Daniel – A mitologia está bastante presente. Figuras como o Curupira e o Boitatá são freqüentes no imaginário popular. Posso até mesmo dizer que 60% do imaginário é formado por elementos indígenas. O problema é que ele foi transformado em folclore, e isso é algo que questiono. O folclore é composto por antigas práticas e figuras que morrem com o tempo, mas para o índio isso é algo vivo e atual.
Rets – Qual a importância do conhecimento dessas mitologias para as crianças?
Daniel – A importância é muito grande. Em primeiro lugar, a criança vai conhecer lendas e histórias que ajudarão a formatar uma identidade brasileira. Dessa forma elas vão reconhecer que corre sangue indígena em suas veias e assim irão perceber a realidade como ela é. O mais interessante é que as escolas estão investindo nisso.
Já para as crianças indígenas, a mitologia é importante para reforçar sua identidade e tradição não só pelo que são como também pelo que não são.
Rets – Você falou que as escolas têm investido nos ensinamentos de mitologias. Como tem sido esse processo?
Daniel – É obrigação das escolas investir para reforçar a identidade. Elas têm buscado diferentes profissionais para passar essa mensagem, há uma terceirização da educação. E isso tem sido muito positivo, pois atividades como passeios, visitas e palestras cumprem bem essa obrigação.
Muitas escolas desenvolvem um trabalho bastante sério e competente em diversas áreas, como a escolha do material escolar. Existem muitos livros sobre índios no Brasil, o problema é a qualidade.
Por outro lado, a maioria das escolas se limita ao 19 de abril [Dia do Índio] e músicas da Xuxa para transmitirem a cultura indígena – o que é muito pouco e de péssima qualidade. Esses problemas acontecem tanto em colégios públicos quanto particulares, mas o ensino pago sempre leva vantagem, pela maior facilidade em organizar atividades extracurriculares.
Rets – Como as crianças, tanto das aldeias como das cidades, têm recebido o livro?
Daniel – Depois que escrevi meu livro, que foi o primeiro da coleção a sair, voltei à minha aldeia e, para minha surpresa, foi uma festa. Com o segundo autor, o mesmo aconteceu. Todos queriam exemplares para deixar na escola ou em casa. Por isso estamos fazendo força junto ao governo para imprimir mais cópias para distribuirmos nesses locais.

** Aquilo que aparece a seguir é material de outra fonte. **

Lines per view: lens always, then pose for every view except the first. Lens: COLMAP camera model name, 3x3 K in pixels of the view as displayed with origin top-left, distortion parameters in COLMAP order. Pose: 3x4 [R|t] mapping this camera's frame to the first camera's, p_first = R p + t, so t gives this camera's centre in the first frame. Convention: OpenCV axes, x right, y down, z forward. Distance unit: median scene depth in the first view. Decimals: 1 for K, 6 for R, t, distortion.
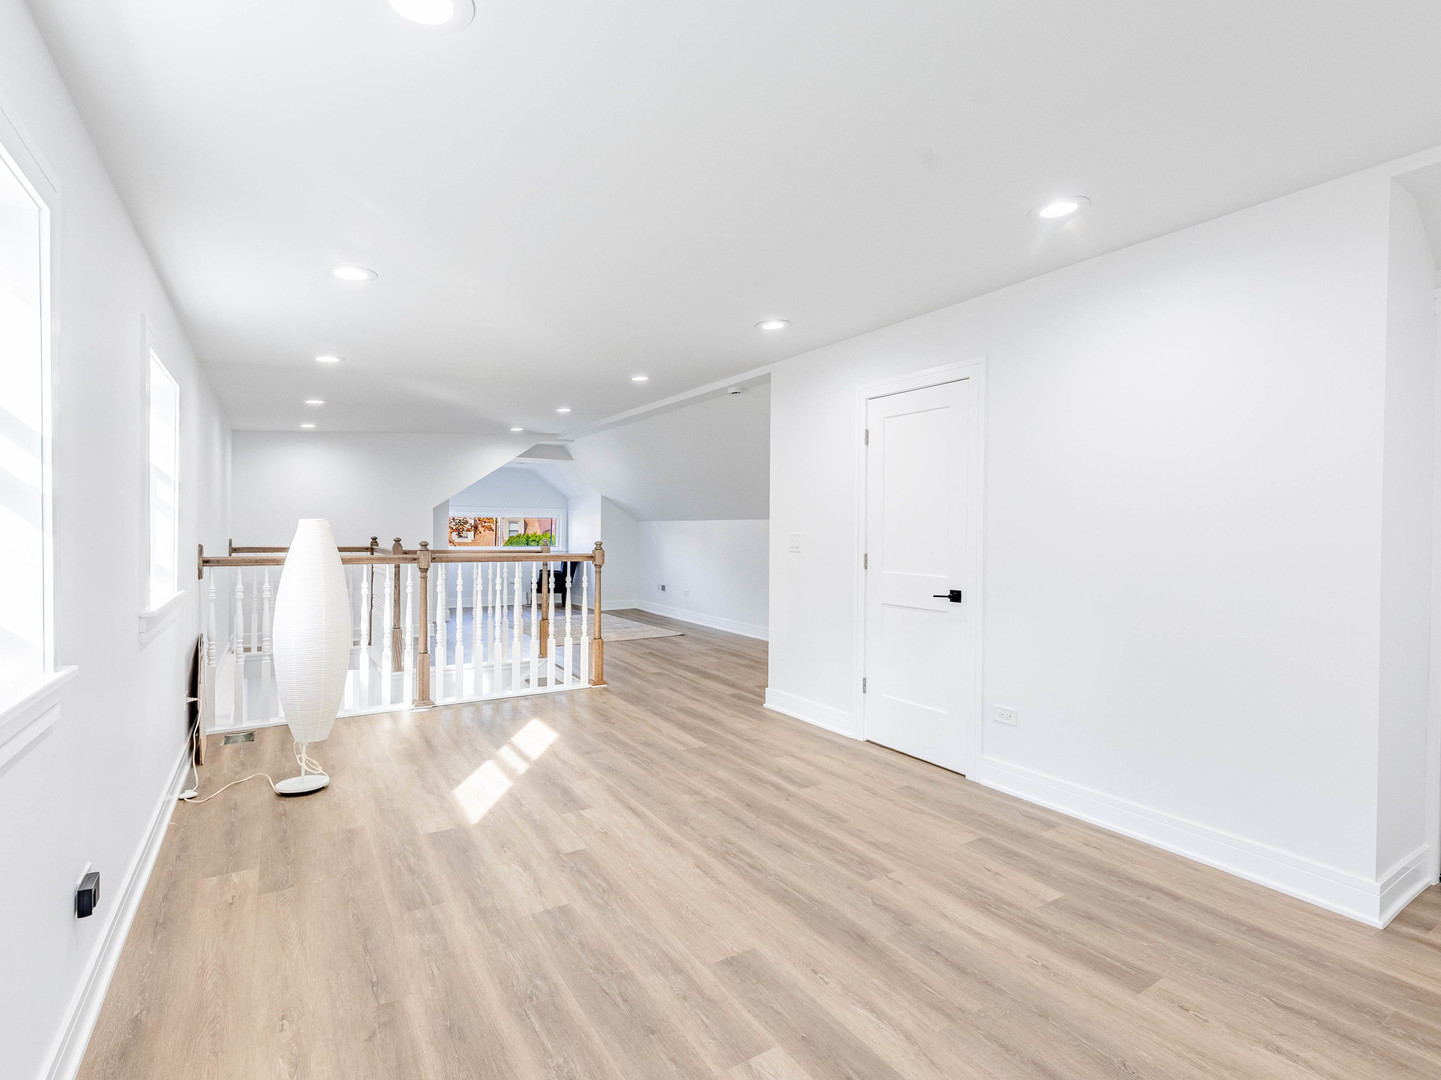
lens RADIAL K [[675.0, 0, 714.6], [0, 675.0, 534.7], [0, 0, 1]] dist [0.000033, -0.000612]
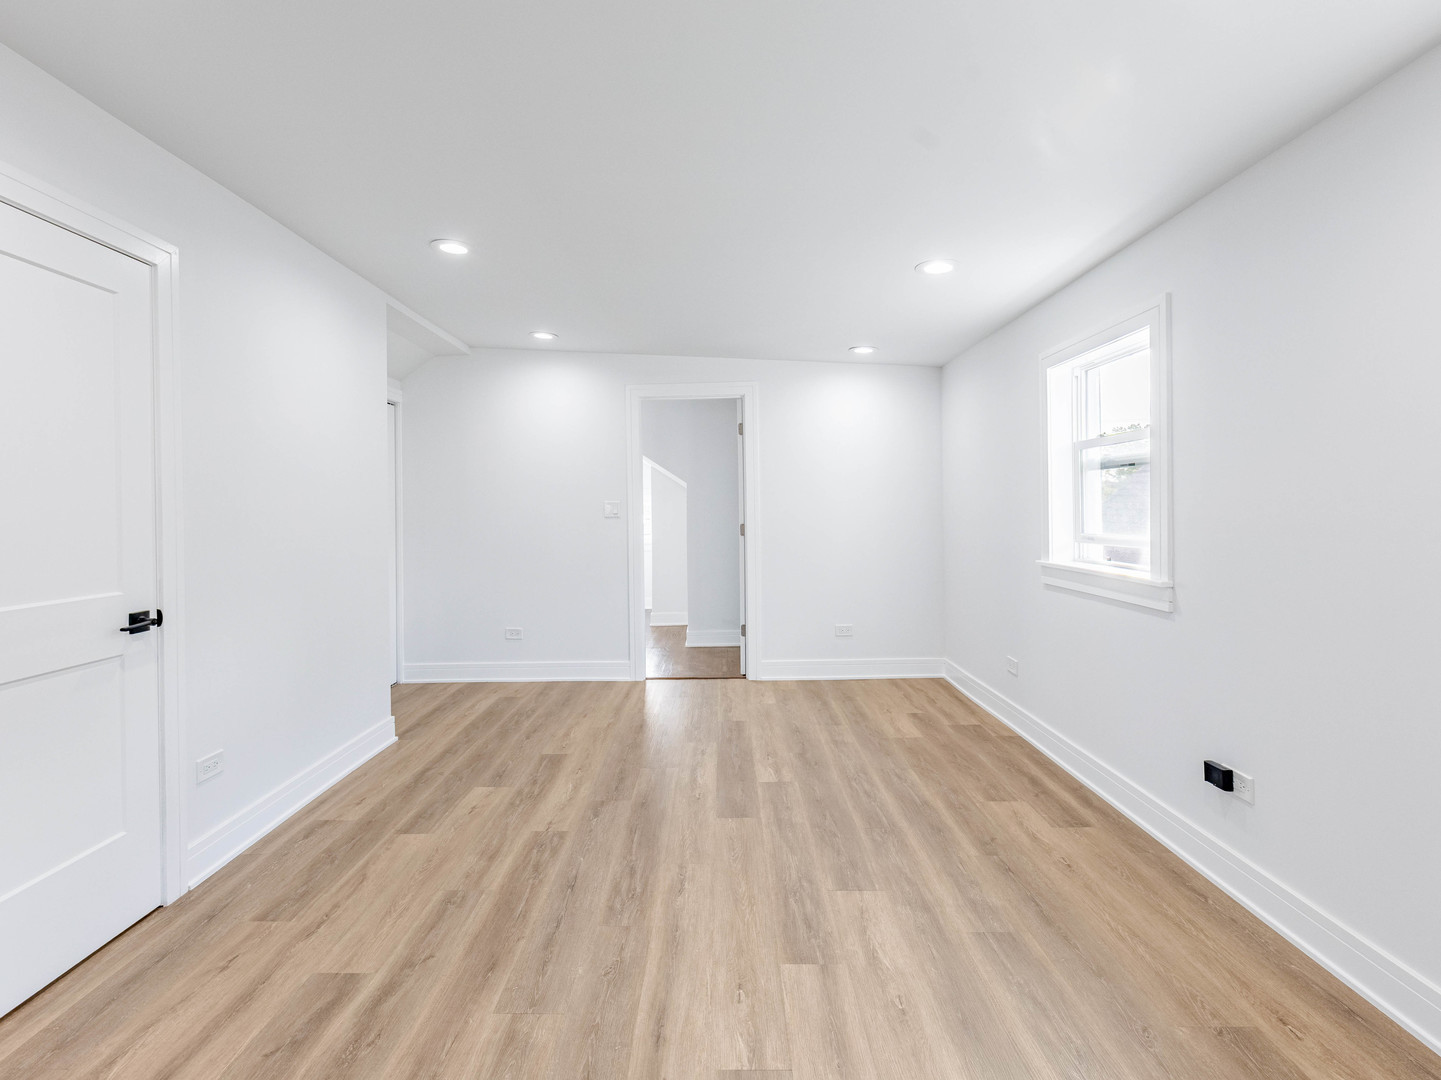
lens RADIAL K [[675.0, 0, 714.6], [0, 675.0, 534.7], [0, 0, 1]] dist [0.000033, -0.000612]
pose [[-0.833853, -0.014474, 0.551796, -0.535267], [0.015732, 0.998627, 0.049968, -0.007310], [-0.551762, 0.050347, -0.832481, 1.684075]]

Quanto às ilustrações feitas pelas crianças, são desenhos típicos das aldeias, e é isso que importa – que fiquem registrados.
A primeira edição foi vendida em seis meses, pois muitas escolas compraram exemplares e as pessoas têm gostado muito dos textos e das ilustrações. Cada vez mais há cursos para professores, para fazerem as crianças terem mais contato com essa cultura através de livros e histórias contadas oralmente. Quando vou a alguma escola falar sobre isso – realizo esse trabalho há cerca de 10 anos – 'babo' com as respostas dadas pelas crianças.
Rets – Como é esse diálogo entre você e as crianças?
Daniel – Procuro fazer uma conversa, um trabalho mais interativo, e não apenas uma aula sobre índios e sua cultura. Em primeiro lugar, é preciso tirar a imagem de índio malvado que boa parte delas tem –que, sinceramente, não sei de onde vem. Apesar do receio inicial, elas em pouco tempo entram na história, e aí pronto: cantam e dançam com a gente sem problema algum e se divertem muito.